With those contentious parts slated to begin next year, Obama's signature legislative achievement is all but certain to be central in the 2014 midterm campaign as Republicans look to hang onto power in the House and gain the six seats they need to win control of the Senate for the final two years of the Democratic president's second term.
A Republican-aligned outside group already has aired a TV ad in Arkansas deriding Pryor as "the deciding vote for Obamacare" — a label Republicans can apply to any Democrat since the bill passed with the exact number of votes necessary to avoid a GOP filibuster. The North Carolina GOP regularly hammers Hagan on her choice. And Louisiana Republicans recently tried to link Landrieu to comments from the state Democratic Party chairwoman, who suggested that opposition to Obama's law stems from the fact the president is black.

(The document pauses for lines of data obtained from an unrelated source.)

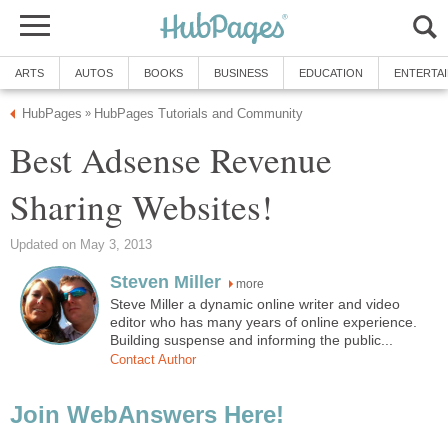
ARTS
AUTOS
BOOKS
BUSINESS
EDUCATION
ENTERTA
HubPages
HubPages Tutorials and Community
»
Best Adsense Revenue
Sharing Websites!
Updated on May 3, 2013
Steven Miller
more
Steve Miller a dynamic online writer and video
editor who has many years of online experience.
Building suspense and informing the public...
Contact Author
Join WebAnswers Here!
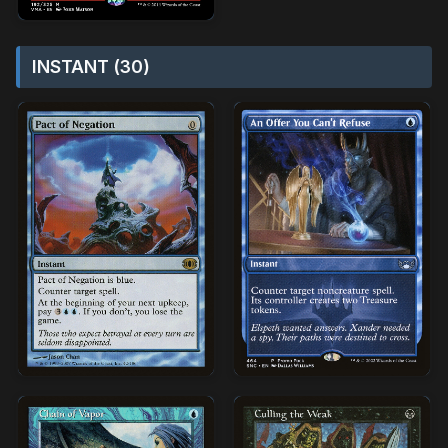
INSTANT (30)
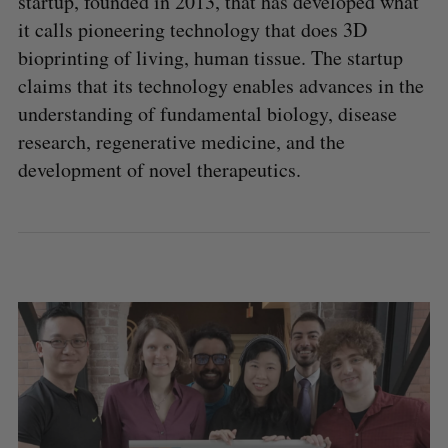
startup, founded in 2013, that has developed what
it calls pioneering technology that does 3D
bioprinting of living, human tissue. The startup
claims that its technology enables advances in the
understanding of fundamental biology, disease
research, regenerative medicine, and the
development of novel therapeutics.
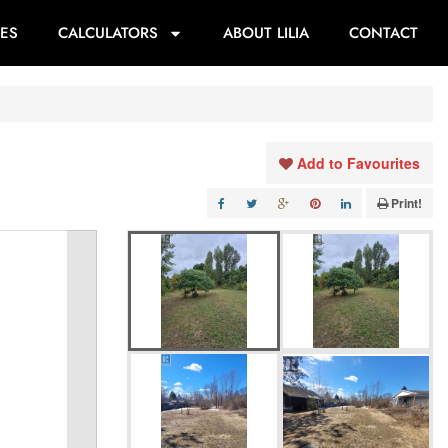
ES
CALCULATORS
ABOUT LILIA
CONTACT
Add to Favourites
Print!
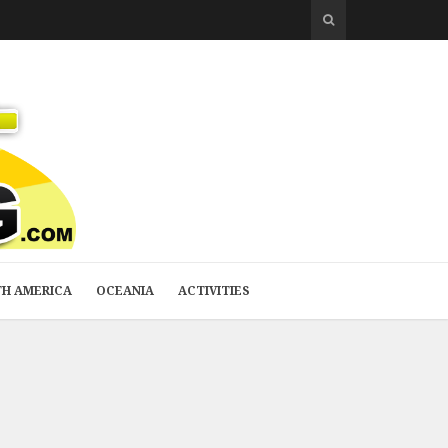
H AMERICA
OCEANIA
ACTIVITIES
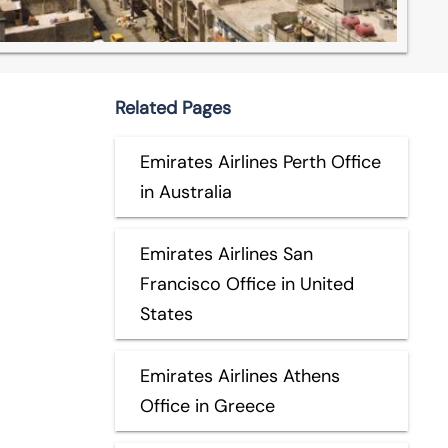
Related Pages
Emirates Airlines Perth Office
in Australia
Emirates Airlines San
Francisco Office in United
States
Emirates Airlines Athens
Office in Greece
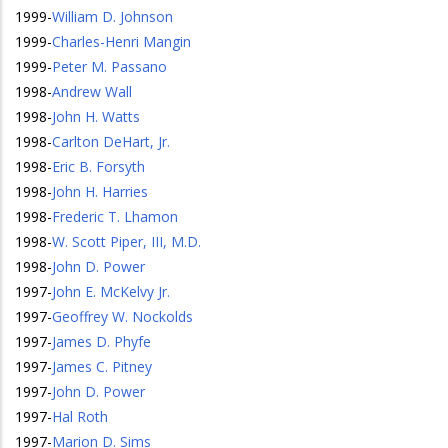
1999
-
William D. Johnson
1999
-
Charles-Henri Mangin
1999
-
Peter M. Passano
1998
-
Andrew Wall
1998
-
John H. Watts
1998
-
Carlton DeHart, Jr.
1998
-
Eric B. Forsyth
1998
-
John H. Harries
1998
-
Frederic T. Lhamon
1998
-
W. Scott Piper, III, M.D.
1998
-
John D. Power
1997
-
John E. McKelvy Jr.
1997
-
Geoffrey W. Nockolds
1997
-
James D. Phyfe
1997
-
James C. Pitney
1997
-
John D. Power
1997
-
Hal Roth
1997
-
Marion D. Sims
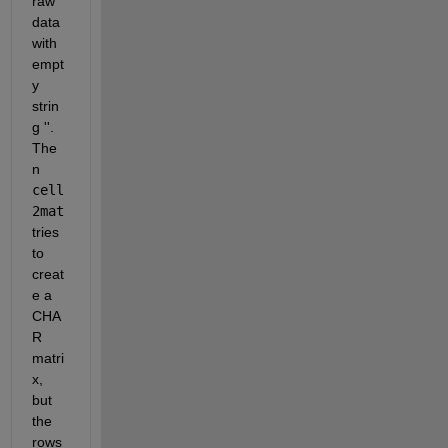
raw 
data 
with 
empt
y 
strin
g ''. 
The
n
cell
2mat
tries 
to 
creat
e a 
CHA
R 
matri
x, 
but 
the 
rows 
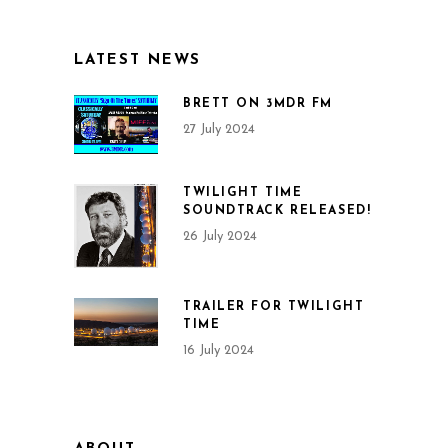
LATEST NEWS
BRETT ON 3MDR FM
27 July 2024
TWILIGHT TIME
SOUNDTRACK RELEASED!
26 July 2024
TRAILER FOR TWILIGHT
TIME
16 July 2024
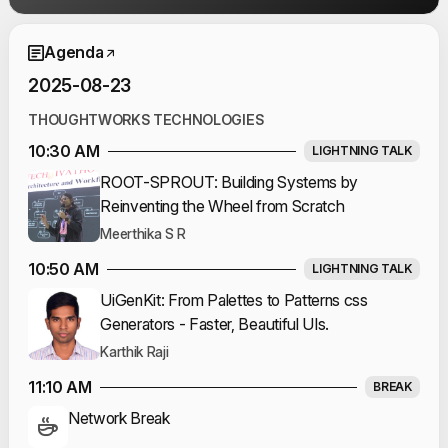
Event Schedule
Agenda
2025-08-23
THOUGHTWORKS TECHNOLOGIES
10:30 AM
LIGHTNING TALK
ROOT-SPROUT: Building Systems by
Reinventing the Wheel from Scratch
Meerthika S R
10:50 AM
LIGHTNING TALK
UiGenKit: From Palettes to Patterns css
Generators - Faster, Beautiful UIs.
Karthik Raji
11:10 AM
BREAK
Network Break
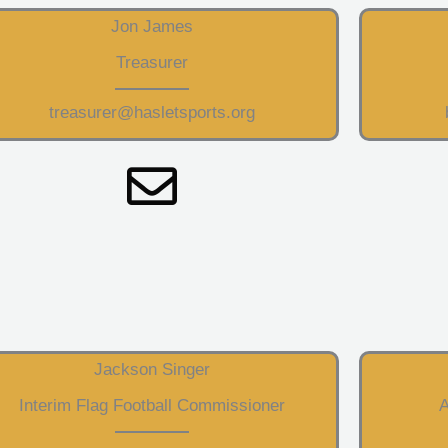
Jon James
Treasurer
treasurer@hasletsports.org
Jackson Singer
Interim Flag Football Commissioner
A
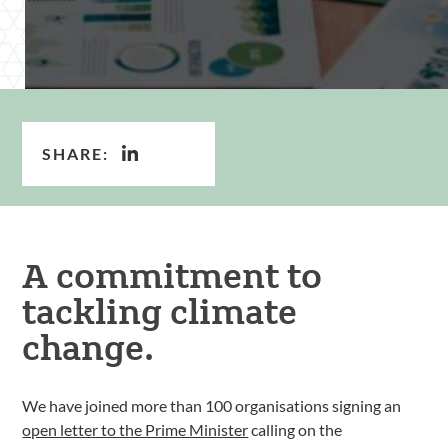
SHARE:
A commitment to
tackling climate
change.
We have joined more than 100 organisations signing an
open letter to the Prime Minister
calling on the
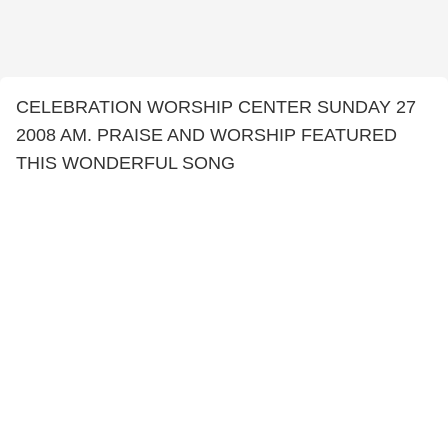
CELEBRATION WORSHIP CENTER SUNDAY 27
2008 AM. PRAISE AND WORSHIP FEATURED
THIS WONDERFUL SONG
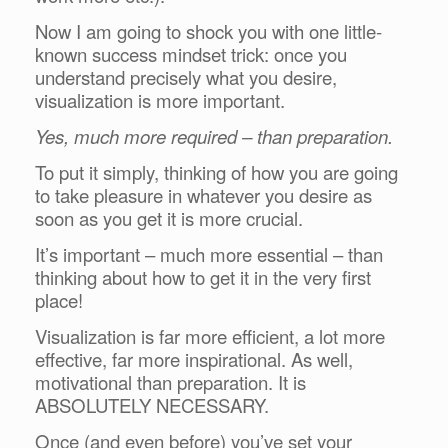
Now I am going to shock you with one little-
known success mindset trick: once you
understand precisely what you desire,
visualization is more important.
Yes, much more required – than preparation.
To put it simply, thinking of how you are going
to take pleasure in whatever you desire as
soon as you get it is more crucial.
It’s important – much more essential – than
thinking about how to get it in the very first
place!
Visualization is far more efficient, a lot more
effective, far more inspirational. As well,
motivational than preparation. It is
ABSOLUTELY NECESSARY.
Once (and even before) you’ve set your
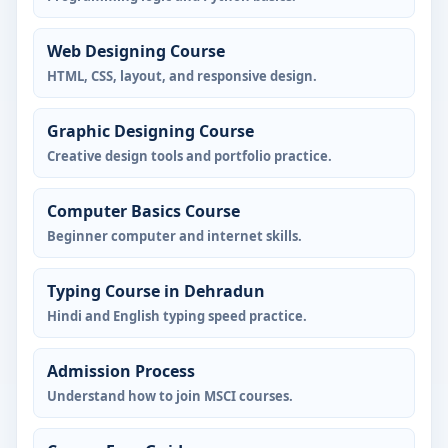
Web Designing Course
HTML, CSS, layout, and responsive design.
Graphic Designing Course
Creative design tools and portfolio practice.
Computer Basics Course
Beginner computer and internet skills.
Typing Course in Dehradun
Hindi and English typing speed practice.
Admission Process
Understand how to join MSCI courses.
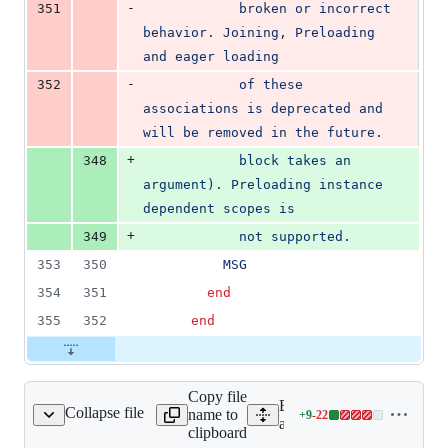
-
351
            broken or incorrect 
behavior. Joining, Preloading 
and eager loading
-
352
            of these 
associations is deprecated and 
will be removed in the future.
+
348
            block takes an 
argument). Preloading instance 
dependent scopes is
+
349
            not supported.
353
350
          MSG
354
351
end
355
352
end
Copy file
Expand all lines:
Collapse file
name to
+
9
-
22
ciations/eager_test.rb
Lines
activerecord/test/cases/ass
clipboard
changed:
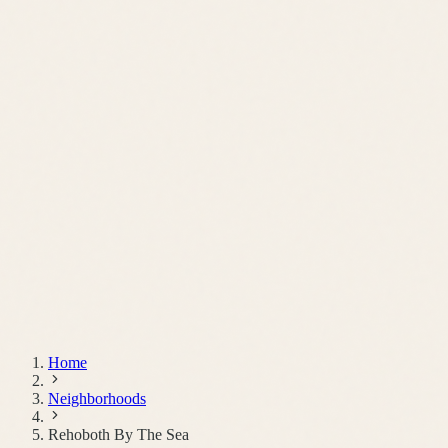
Schedule a Call
Home
Neighborhoods
Rehoboth By The Sea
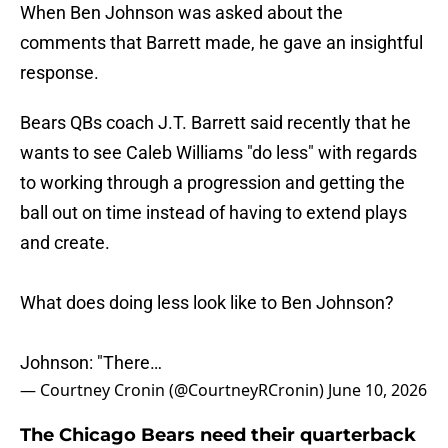
When Ben Johnson was asked about the
comments that Barrett made, he gave an insightful
response.
Bears QBs coach J.T. Barrett said recently that he
wants to see Caleb Williams "do less" with regards
to working through a progression and getting the
ball out on time instead of having to extend plays
and create.
What does doing less look like to Ben Johnson?
Johnson: "There…
— Courtney Cronin (@CourtneyRCronin)
June 10, 2026
The Chicago Bears need their quarterback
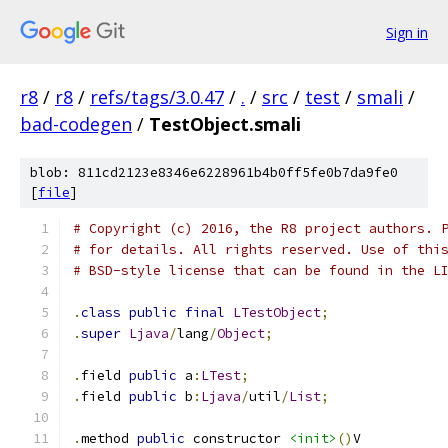
Sign in
r8
/
r8
/
refs/tags/3.0.47
/
.
/
src
/
test
/
smali
/
bad-codegen
/
TestObject.smali
blob: 811cd2123e8346e6228961b4b0ff5fe0b7da9fe0
[
file
]
# Copyright (c) 2016, the R8 project authors. 
# for details. All rights reserved. Use of thi
# BSD-style license that can be found in the L
.
class
public
final
LTestObject
;
.
super
Ljava
/
lang
/
Object
;
.
field 
public
 a
:
LTest
;
.
field 
public
 b
:
Ljava
/
util
/
List
;
.
method 
public
 constructor 
<init>
()
V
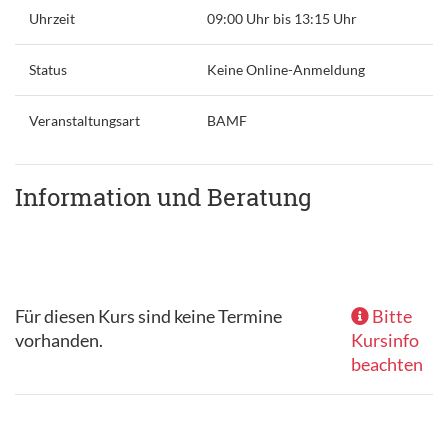
Uhrzeit
09:00 Uhr bis 13:15 Uhr
Status
Keine Online-Anmeldung
Veranstaltungsart
BAMF
Information und Beratung
Für diesen Kurs sind keine Termine
Bitte
vorhanden.
Kursinfo
beachten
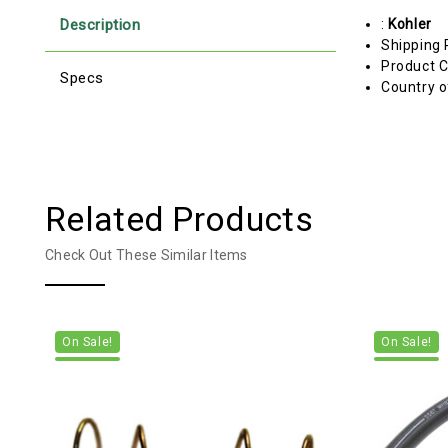
Description
:
Kohler
Shipping 
Product C
Specs
Country o
Related Products
Check Out These Similar Items
On Sale!
On Sale!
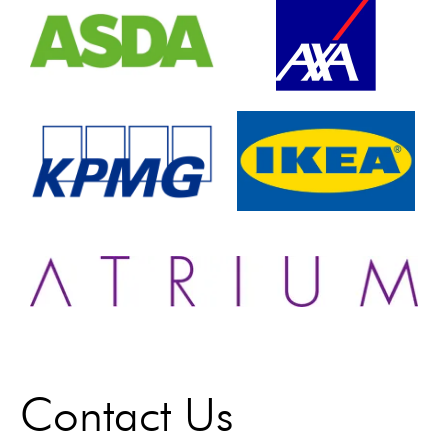
Contact Us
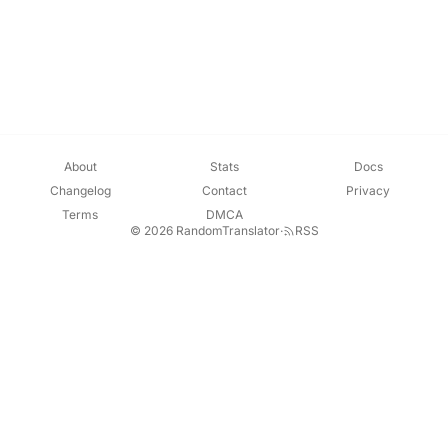
About
Stats
Docs
Changelog
Contact
Privacy
Terms
DMCA
© 2026 RandomTranslator
·
RSS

Initially, the law's 2010 passage roused tea party activists, who propelled Republicans to a House majority and Senate gains that fall. The lagging economy and anger over bank rescues, stimulus spending and budget deficits also played a role. Reprising the health care critique as part of their 2012 strategy, Republicans couldn't replicate their success: Obama defeated Romney decisively, and every Senate Democrat who voted for the health care law won re-election.
Public support for the law as a whole has never consistently reached a majority, according to most polls; opposition in Romney-won states exceeds 50 percent. Yet many individual provisions already in effect, like those Begich mentioned, have more support in polls.